The Truven MarketScan Database was analyzed to identify patients who underwent reduction mammaplasty in an outpatient setting in 2021. Total and out-of-pocket expenses paid for the surgery including deductible, co-payment, and coinsurance were assessed. Furthermore, analysis was performed to evaluate cost variation between the regions. Univariate parametric analysis was applied to evaluate the variation in financial variables across insurance plan types and regions.

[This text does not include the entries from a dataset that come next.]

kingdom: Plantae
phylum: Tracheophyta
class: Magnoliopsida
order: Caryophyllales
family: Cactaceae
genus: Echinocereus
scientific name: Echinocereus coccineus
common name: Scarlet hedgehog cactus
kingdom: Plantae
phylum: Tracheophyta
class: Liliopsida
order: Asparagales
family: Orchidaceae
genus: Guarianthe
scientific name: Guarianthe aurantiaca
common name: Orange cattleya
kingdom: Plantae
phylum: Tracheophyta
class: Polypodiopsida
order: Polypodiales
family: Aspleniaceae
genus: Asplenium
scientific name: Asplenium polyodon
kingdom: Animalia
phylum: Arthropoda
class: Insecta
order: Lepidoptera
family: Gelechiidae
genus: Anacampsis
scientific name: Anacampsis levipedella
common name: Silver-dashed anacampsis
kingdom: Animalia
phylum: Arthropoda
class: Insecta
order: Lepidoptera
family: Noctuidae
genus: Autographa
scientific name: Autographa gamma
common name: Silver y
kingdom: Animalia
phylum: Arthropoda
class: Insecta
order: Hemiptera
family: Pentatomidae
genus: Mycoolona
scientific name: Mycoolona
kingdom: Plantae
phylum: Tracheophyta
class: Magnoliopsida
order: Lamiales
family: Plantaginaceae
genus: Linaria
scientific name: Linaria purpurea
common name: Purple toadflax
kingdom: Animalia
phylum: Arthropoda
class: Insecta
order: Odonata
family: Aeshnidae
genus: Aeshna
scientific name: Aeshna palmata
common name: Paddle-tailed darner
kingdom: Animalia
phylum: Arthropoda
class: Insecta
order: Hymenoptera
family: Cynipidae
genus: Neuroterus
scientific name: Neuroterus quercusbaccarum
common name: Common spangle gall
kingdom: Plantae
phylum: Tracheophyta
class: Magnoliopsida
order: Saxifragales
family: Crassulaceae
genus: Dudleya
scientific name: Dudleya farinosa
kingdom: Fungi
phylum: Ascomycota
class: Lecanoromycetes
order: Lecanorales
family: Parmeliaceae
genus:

A total of 8660 patients were identified who underwent outpatient reduction mammaplasty in 2021. The majority of patients were female (n=8552, 99%) with age range 18-34 (n=3350, 39%) residing in South region (n=4354, 50%). Most patients were insured either through preferred provider organization plan (PPO) (n=4212, 49%) or health maintenance organization (HMO) (n=1153, 13%). The overall median out-of-pocket cost was $523 (IQR $1548) and total payment cost was $8097 (IQR $8245). Out-of-pocket medians did not vary by region (p=0.016) but varied by insurance type (p<0.001). For total cost expenses there was statistical significance for both region and plan type. With highest median total costs in Northeast region ($11023, IQR $11324) and POS ($9923, IQR $11536).
Majority of patients in present study had PPO coverage, with more flexibility in choosing provider or hospital and not requiring specialist referral. Although out of pocket cost did not vary by region, it did vary by insurance type. Insurance companies are becoming increasingly involved in determining medical necessity of surgical procedures and should be aware of the financial burden placed on patients requiring surgical procedures.